Saved data entries:

------

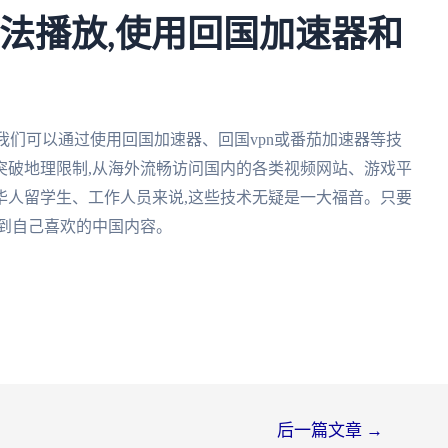
外无法播放,使用回国加速器和
题,我们可以通过使用回国加速器、回国vpn或番茄加速器等技
突破地理限制,从海外流畅访问国内的各类视频网站、游戏平
华人留学生、工作人员来说,这些技术无疑是一大福音。只要
赏到自己喜欢的中国内容。
后一篇文章
→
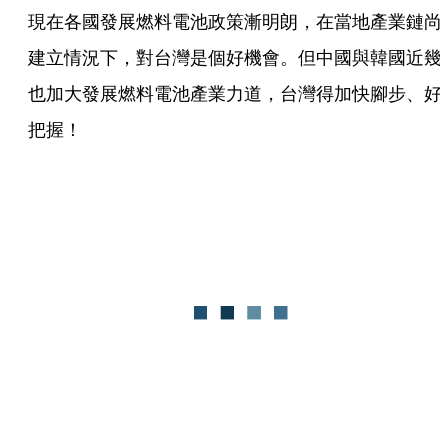
現在各國發展燃料電池政策漸明朗，在當地產業鏈尚
建立情況下，對台灣是個好機會。但中國與韓國近幾
也加大發展燃料電池產業力道，台灣得加快腳步、好
把握！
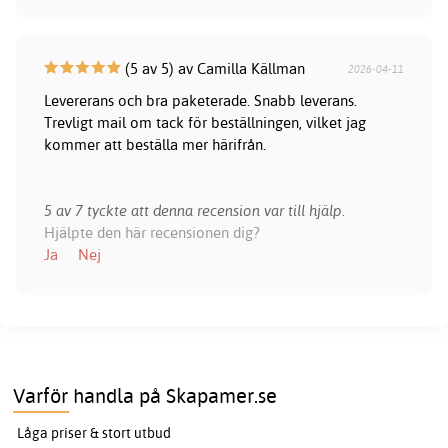
(5 av 5) av Camilla Källman
2026-04-11
Levererans och bra paketerade. Snabb leverans.
Trevligt mail om tack för beställningen, vilket jag
kommer att beställa mer härifrån.
5 av 7 tyckte att denna recension var till hjälp.
Hjälpte den här recensionen dig?
Ja
Nej
Varför handla på Skapamer.se
Låga priser & stort utbud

------

**EXERCISE DETAILS**
Repeat only what lies between the start of the data and the end of the line containing "Trevligt mail om", exactly, with pictures left out.

**ANSWER TO THIS PROBLEM**
外无法播放,使用回国加速器和
题,我们可以通过使用回国加速器、回国vpn或番茄加速器等技
突破地理限制,从海外流畅访问国内的各类视频网站、游戏平
华人留学生、工作人员来说,这些技术无疑是一大福音。只要
赏到自己喜欢的中国内容。
后一篇文章
→
現在各國發展燃料電池政策漸明朗，在當地產業鏈尚
建立情況下，對台灣是個好機會。但中國與韓國近幾
也加大發展燃料電池產業力道，台灣得加快腳步、好
把握！
(5 av 5) av Camilla Källman
2026-04-11
Levererans och bra paketerade. Snabb leverans.
Trevligt mail om tack för beställningen, vilket jag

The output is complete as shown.